Thursday, April 21, 2011

Quagmire in the Desert

Quote of the day:

“Some countries thought the Libya operation could be over quickly,” said a senior NATO ambassador. “But no military commander thinks so.”

France is not named, but naming is hardly necessary. If the Libyan war achieves nothing else, it will have served to highlight the divisions in NATO and the EU. Indeed, the very rationale of collective defense is being questioned:

“As soon as NATO went out of area it stopped being an alliance,” said François Heisbourg, a defense expert at the Foundation for Strategic Research in Paris. “In area, it is an unlimited liability partnership. But now with a global scope, everything must be negotiated, and it’s all à la carte. That’s the post-cold-war world.”
Tomas Valasek, a defense expert at the London-based Center for European Reform, compared NATO to an American political party, “a coalition of countries with broadly the same interests, but with different views.”
It was inevitable after the cold war, he said, that NATO countries would focus on different threats: terrorism and Afghanistan for some, like the United States, Britain, Canada and the Netherlands; Russia, for the Central Europeans.
“As for the rest,” he said, “I don’t even know why they stay in NATO.”
NATO will never be what it was, Mr. Valasek said. “NATO will become more of a transactional place in the future, so, as in Libya, more often than not there will be coalitions of the willing, with NATO support.”

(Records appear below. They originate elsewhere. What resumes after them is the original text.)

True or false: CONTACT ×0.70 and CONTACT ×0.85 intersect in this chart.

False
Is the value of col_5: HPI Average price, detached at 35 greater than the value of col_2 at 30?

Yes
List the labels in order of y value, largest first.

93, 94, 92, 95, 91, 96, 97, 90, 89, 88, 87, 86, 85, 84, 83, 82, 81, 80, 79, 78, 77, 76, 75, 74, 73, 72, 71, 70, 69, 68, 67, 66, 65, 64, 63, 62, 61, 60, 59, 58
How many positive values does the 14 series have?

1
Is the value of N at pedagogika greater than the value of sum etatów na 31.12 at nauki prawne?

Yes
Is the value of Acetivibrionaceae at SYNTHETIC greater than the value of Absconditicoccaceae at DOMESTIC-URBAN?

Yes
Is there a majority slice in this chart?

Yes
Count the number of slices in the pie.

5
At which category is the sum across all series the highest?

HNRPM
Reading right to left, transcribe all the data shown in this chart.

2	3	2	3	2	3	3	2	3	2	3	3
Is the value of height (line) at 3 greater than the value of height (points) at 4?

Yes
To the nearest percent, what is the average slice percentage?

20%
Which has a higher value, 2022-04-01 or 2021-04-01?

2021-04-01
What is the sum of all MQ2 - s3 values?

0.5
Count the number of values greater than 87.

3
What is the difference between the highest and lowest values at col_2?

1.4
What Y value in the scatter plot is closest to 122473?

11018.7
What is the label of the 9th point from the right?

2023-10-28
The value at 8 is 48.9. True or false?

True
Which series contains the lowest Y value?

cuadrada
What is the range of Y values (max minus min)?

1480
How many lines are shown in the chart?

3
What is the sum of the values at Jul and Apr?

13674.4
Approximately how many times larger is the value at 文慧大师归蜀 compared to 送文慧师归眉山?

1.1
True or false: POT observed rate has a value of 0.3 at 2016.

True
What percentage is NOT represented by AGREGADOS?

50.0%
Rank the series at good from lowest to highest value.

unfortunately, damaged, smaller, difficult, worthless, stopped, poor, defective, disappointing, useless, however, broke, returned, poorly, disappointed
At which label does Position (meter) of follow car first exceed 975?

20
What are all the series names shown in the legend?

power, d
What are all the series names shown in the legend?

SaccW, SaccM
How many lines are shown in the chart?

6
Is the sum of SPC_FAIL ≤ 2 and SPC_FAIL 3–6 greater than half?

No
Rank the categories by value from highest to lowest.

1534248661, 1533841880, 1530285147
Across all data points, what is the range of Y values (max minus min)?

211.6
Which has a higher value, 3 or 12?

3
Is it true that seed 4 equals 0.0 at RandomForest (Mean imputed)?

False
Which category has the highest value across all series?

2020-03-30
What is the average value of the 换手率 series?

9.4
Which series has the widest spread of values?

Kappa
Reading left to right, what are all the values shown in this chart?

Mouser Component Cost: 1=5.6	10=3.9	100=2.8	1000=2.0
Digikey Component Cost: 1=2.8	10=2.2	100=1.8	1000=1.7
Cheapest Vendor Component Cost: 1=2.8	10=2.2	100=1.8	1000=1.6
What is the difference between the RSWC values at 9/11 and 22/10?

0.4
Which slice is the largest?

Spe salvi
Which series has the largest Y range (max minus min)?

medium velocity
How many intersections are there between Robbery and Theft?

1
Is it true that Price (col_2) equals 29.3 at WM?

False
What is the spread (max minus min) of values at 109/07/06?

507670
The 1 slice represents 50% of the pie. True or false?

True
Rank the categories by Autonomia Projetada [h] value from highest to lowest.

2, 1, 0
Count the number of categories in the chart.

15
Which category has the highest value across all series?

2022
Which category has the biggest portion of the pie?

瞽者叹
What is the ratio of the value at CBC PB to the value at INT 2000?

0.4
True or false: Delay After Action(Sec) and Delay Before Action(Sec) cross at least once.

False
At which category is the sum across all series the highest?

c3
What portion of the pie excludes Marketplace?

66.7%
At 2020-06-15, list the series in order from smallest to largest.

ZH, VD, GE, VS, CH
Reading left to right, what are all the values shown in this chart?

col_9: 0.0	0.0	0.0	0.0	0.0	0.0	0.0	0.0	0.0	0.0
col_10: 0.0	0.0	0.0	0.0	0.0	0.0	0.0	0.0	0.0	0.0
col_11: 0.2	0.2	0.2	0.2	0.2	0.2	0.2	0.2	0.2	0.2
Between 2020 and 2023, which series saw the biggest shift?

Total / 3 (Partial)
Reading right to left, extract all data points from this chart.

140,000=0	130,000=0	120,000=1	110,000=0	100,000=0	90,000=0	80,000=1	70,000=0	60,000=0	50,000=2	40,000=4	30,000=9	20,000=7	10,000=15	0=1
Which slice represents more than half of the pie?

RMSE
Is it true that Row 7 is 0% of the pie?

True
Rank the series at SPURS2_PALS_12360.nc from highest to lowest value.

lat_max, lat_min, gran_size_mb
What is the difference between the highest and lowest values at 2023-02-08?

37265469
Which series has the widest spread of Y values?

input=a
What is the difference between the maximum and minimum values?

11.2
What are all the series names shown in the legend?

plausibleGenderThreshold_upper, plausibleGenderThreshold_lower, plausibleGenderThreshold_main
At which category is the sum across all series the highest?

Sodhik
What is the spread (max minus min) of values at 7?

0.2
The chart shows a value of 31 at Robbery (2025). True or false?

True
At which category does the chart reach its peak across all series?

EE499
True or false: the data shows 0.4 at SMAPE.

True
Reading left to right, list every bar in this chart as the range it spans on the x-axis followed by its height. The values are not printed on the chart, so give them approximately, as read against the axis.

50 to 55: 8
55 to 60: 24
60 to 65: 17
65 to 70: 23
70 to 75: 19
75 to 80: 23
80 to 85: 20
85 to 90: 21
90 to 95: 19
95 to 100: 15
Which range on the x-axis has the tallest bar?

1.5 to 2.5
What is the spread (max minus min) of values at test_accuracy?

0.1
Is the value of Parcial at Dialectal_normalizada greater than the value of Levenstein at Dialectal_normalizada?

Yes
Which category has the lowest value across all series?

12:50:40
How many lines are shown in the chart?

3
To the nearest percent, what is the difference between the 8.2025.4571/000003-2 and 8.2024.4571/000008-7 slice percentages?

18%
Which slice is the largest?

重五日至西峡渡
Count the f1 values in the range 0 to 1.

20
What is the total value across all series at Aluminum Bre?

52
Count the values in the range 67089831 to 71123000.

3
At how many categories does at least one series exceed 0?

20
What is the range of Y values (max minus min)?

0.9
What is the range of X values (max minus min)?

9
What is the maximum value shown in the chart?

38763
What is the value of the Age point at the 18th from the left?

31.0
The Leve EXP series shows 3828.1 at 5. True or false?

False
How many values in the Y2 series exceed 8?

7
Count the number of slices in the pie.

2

Indeed, the organization has not even been very effective as a military coordinator, because it has imposed additional layers of bureaucratic command and control on national military commands, resulting in less timely targeting (if BHL can be believed as a critic of military affairs--which is admittedly a large if). Since this is largely Sarkozy's war, it may prove to be a handicap if it is still raging once the presidential campaign starts in earnest. On the other hand, casualties among the allies remain non-existent, unless you count journalists, two of whom (Tim Hetherington and Chris Hodros) were killed yesterday, while French soldiers continue to die in Afghanistan (where there were major casualties yesterday) without much effect on French opinion.